School security has been a topic of discussion in both Jefferson City and Washington, D.C. Janes would like to see lawmakers designate funds to allow schools to bring in additional SROs.
“I think people would be very comfortable if there was more of a police presence on school grounds. Right now it’s limited to your budget,” said the superintendent. “If our federal or state government was going to look at anything it would be those cooperations between police departments and law enforcement agencies and school districts.”
The National Association of School Psychologists issued a report in January advising schools to focus on security solutions such as building entrances, hallway monitoring and better check-in and check-out systems for visitors. It also recommends increasing mental health services and supports in schools, advising a ratio of one counselor for every 250 students, one school psychologist for every 500-700 students and one school social worker for every 400 students.
Nolan believes most schools are not meeting those targets and said even those ratios fall short of what is needed, arguing that more attention is needed for “subtle” discipline problems, such as bullying, as well as mental health issues, all of which can be precursors to violence.
“Some forms are subtle and it’s apparent that school administrators and teachers are not picking up on how pugnacious this is,” she said.
“Students who are alienated and not getting necessary attention and support, with mental health issues going unrecognized, can end up being the shooters,” she said.
To meet the staffing recommendations outlined by the NASP, Janes says the Hannibal school district would “almost have to double” its number of counselors and school psychologists.
“I think we do as well as we can in that area, again with the budgets we’re allowed,” she said.
Janes is quick to add she believes the school district meets students’ counseling and mental health needs.
“I feel we have a very good mental health support system in our school district,” she said, noting that regular district team meetings occur where a school psychologist and counselors discuss students and how the district can support and help them. “We also have really good relationships with our two psychiatrists in our community, one from Hannibal Regional Medical Group and one from Hannibal Clinic.
“I just think overall we focus a lot on preventative mental health issues and probably do as well with that as most school districts.”

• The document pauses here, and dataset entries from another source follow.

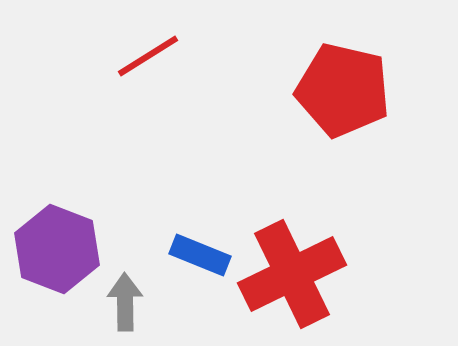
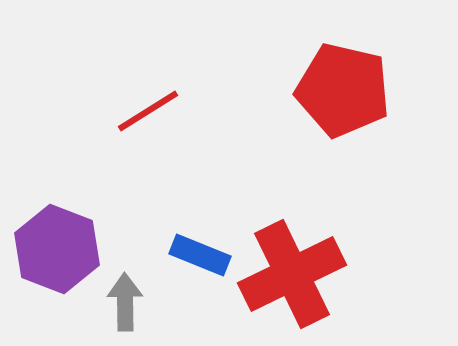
red line: moved 55 px down
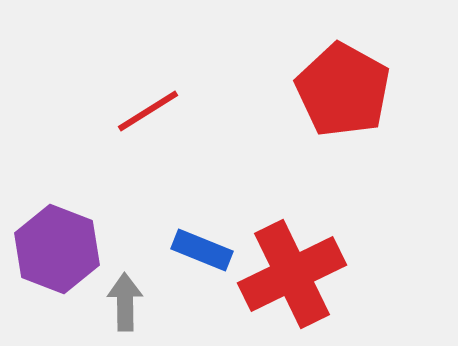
red pentagon: rotated 16 degrees clockwise
blue rectangle: moved 2 px right, 5 px up
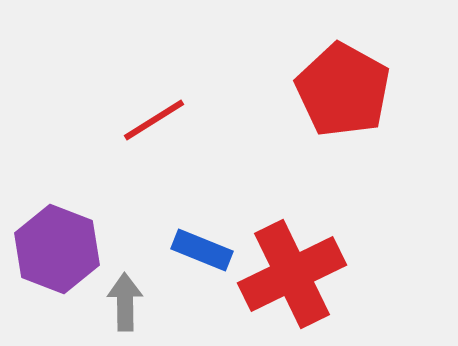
red line: moved 6 px right, 9 px down
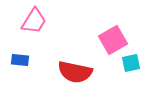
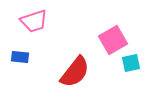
pink trapezoid: rotated 40 degrees clockwise
blue rectangle: moved 3 px up
red semicircle: rotated 64 degrees counterclockwise
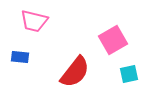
pink trapezoid: rotated 32 degrees clockwise
cyan square: moved 2 px left, 11 px down
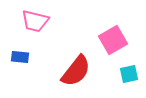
pink trapezoid: moved 1 px right
red semicircle: moved 1 px right, 1 px up
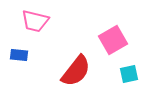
blue rectangle: moved 1 px left, 2 px up
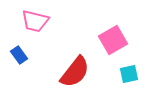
blue rectangle: rotated 48 degrees clockwise
red semicircle: moved 1 px left, 1 px down
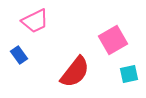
pink trapezoid: rotated 40 degrees counterclockwise
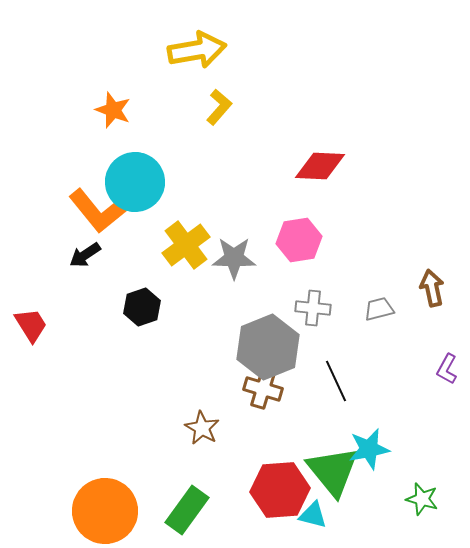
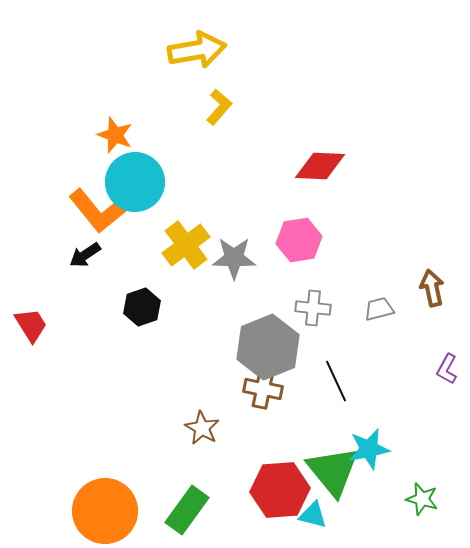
orange star: moved 2 px right, 25 px down
brown cross: rotated 6 degrees counterclockwise
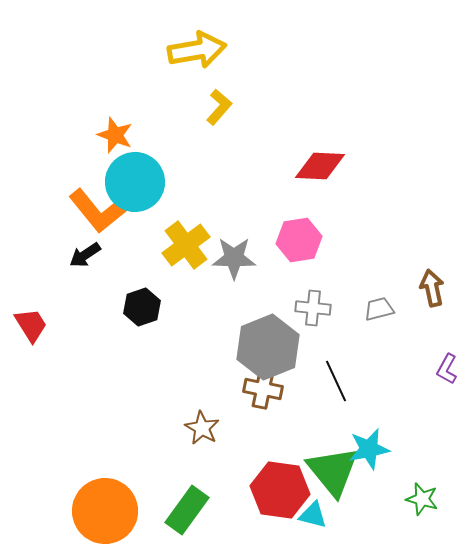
red hexagon: rotated 12 degrees clockwise
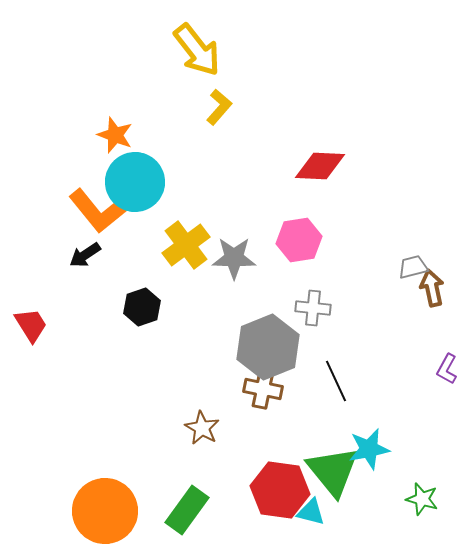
yellow arrow: rotated 62 degrees clockwise
gray trapezoid: moved 34 px right, 42 px up
cyan triangle: moved 2 px left, 3 px up
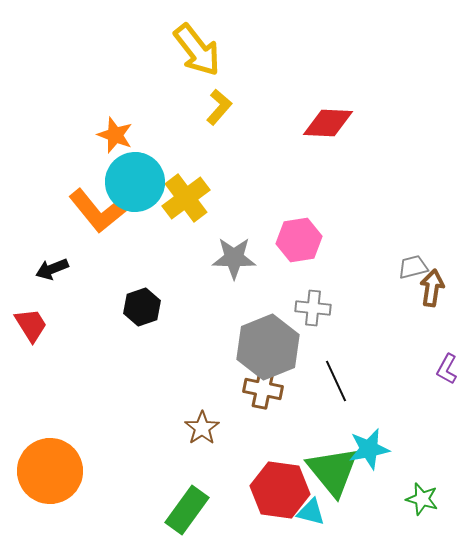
red diamond: moved 8 px right, 43 px up
yellow cross: moved 47 px up
black arrow: moved 33 px left, 14 px down; rotated 12 degrees clockwise
brown arrow: rotated 21 degrees clockwise
brown star: rotated 8 degrees clockwise
orange circle: moved 55 px left, 40 px up
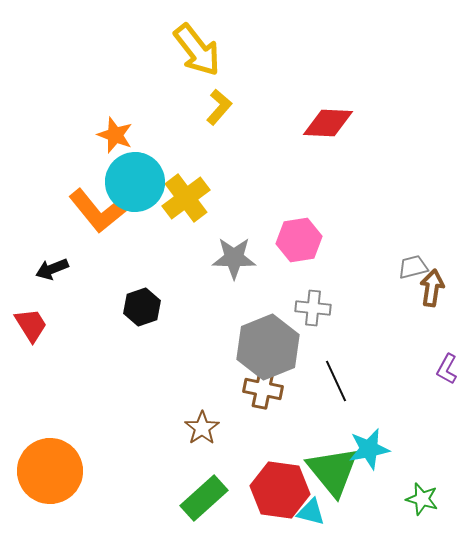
green rectangle: moved 17 px right, 12 px up; rotated 12 degrees clockwise
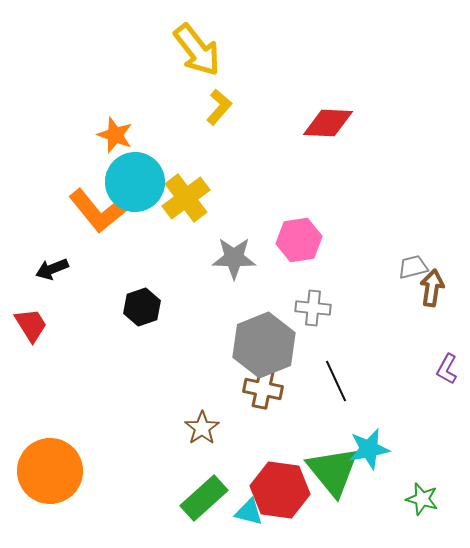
gray hexagon: moved 4 px left, 2 px up
cyan triangle: moved 62 px left
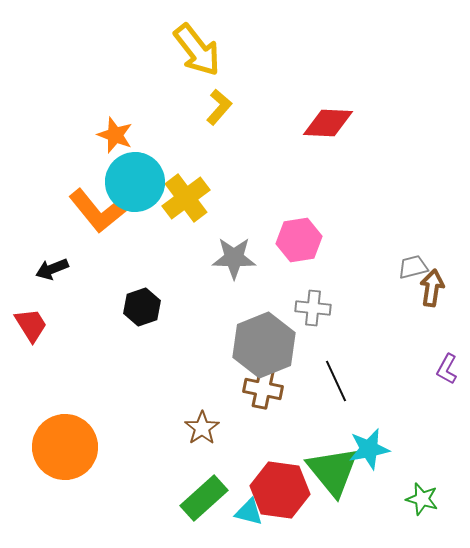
orange circle: moved 15 px right, 24 px up
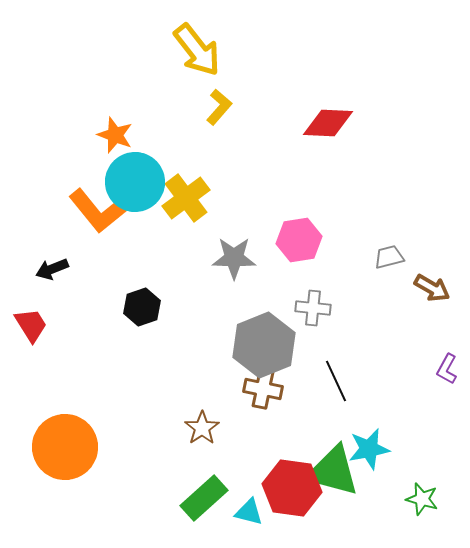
gray trapezoid: moved 24 px left, 10 px up
brown arrow: rotated 111 degrees clockwise
green triangle: rotated 36 degrees counterclockwise
red hexagon: moved 12 px right, 2 px up
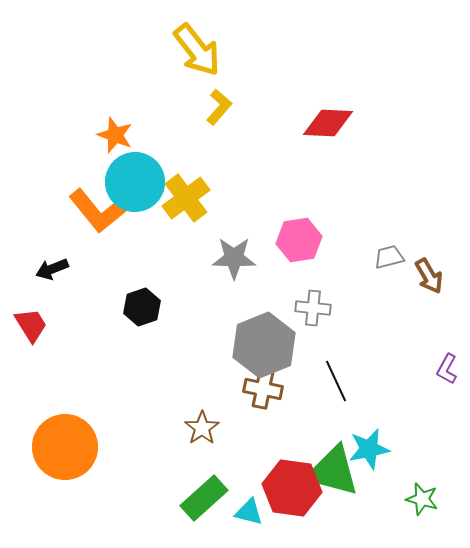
brown arrow: moved 3 px left, 12 px up; rotated 30 degrees clockwise
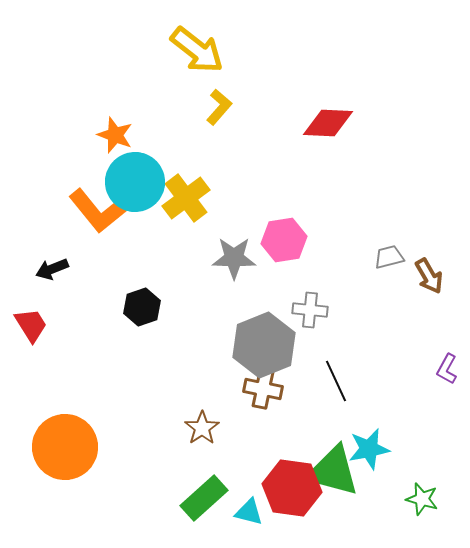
yellow arrow: rotated 14 degrees counterclockwise
pink hexagon: moved 15 px left
gray cross: moved 3 px left, 2 px down
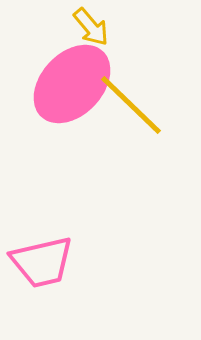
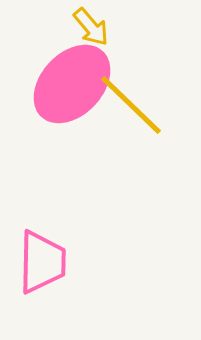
pink trapezoid: rotated 76 degrees counterclockwise
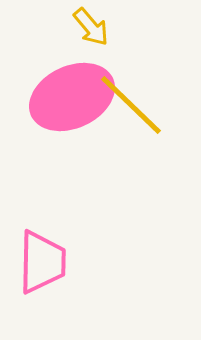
pink ellipse: moved 13 px down; rotated 22 degrees clockwise
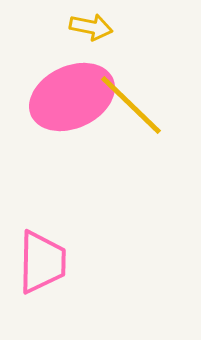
yellow arrow: rotated 39 degrees counterclockwise
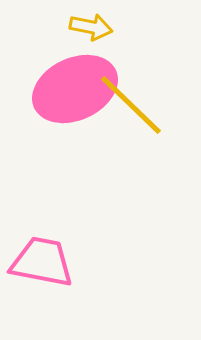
pink ellipse: moved 3 px right, 8 px up
pink trapezoid: rotated 80 degrees counterclockwise
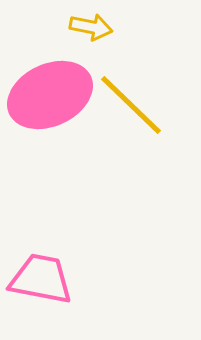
pink ellipse: moved 25 px left, 6 px down
pink trapezoid: moved 1 px left, 17 px down
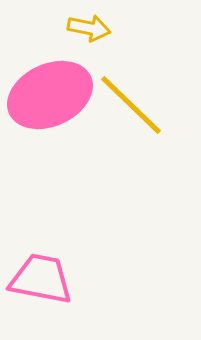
yellow arrow: moved 2 px left, 1 px down
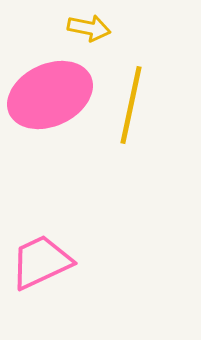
yellow line: rotated 58 degrees clockwise
pink trapezoid: moved 17 px up; rotated 36 degrees counterclockwise
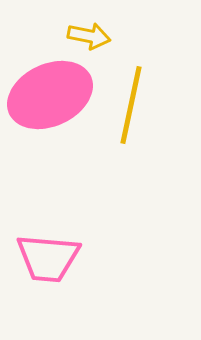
yellow arrow: moved 8 px down
pink trapezoid: moved 7 px right, 4 px up; rotated 150 degrees counterclockwise
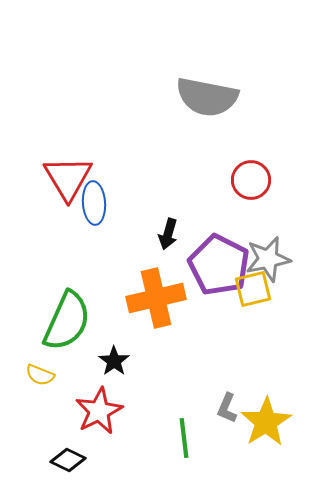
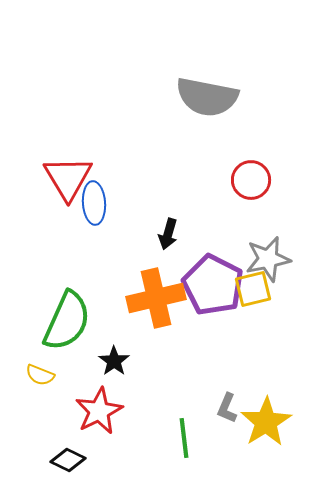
purple pentagon: moved 6 px left, 20 px down
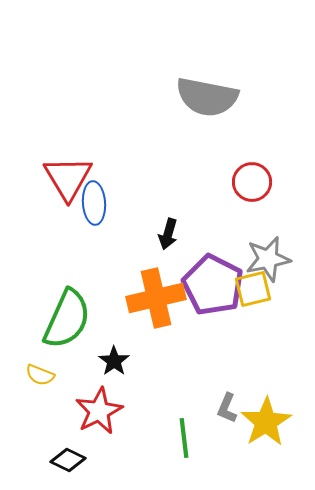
red circle: moved 1 px right, 2 px down
green semicircle: moved 2 px up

A 2010 Centers for Disease Control and Prevention report on violence stated the odds of a person ages 5-18 being victim of a homicide at school, on their way to school, or at a school-sponsored event was 1 in 2.5 million. The last time a Missouri student died in a school shooting was at Parkway South Junior High in 1983, when according to the Associated Press a case of bullying resulted in a murder-suicide.
Since then, hundreds of others have died from other causes, Fennewald said, including lack of working smoke detectors, drinking and driving and lack of seatbelt use.
“Let’s take a holistic view of this,” he said. “How are our children dying? [...] There are a lot of other things if we want to focus on student safety, things we can do to make our communities safer without putting more resource officers in our schools.”
The NRA did not respond to repeated requests for comment on this story.

(Danny Henley of the Hannibal Courier-Post contributed to this story.)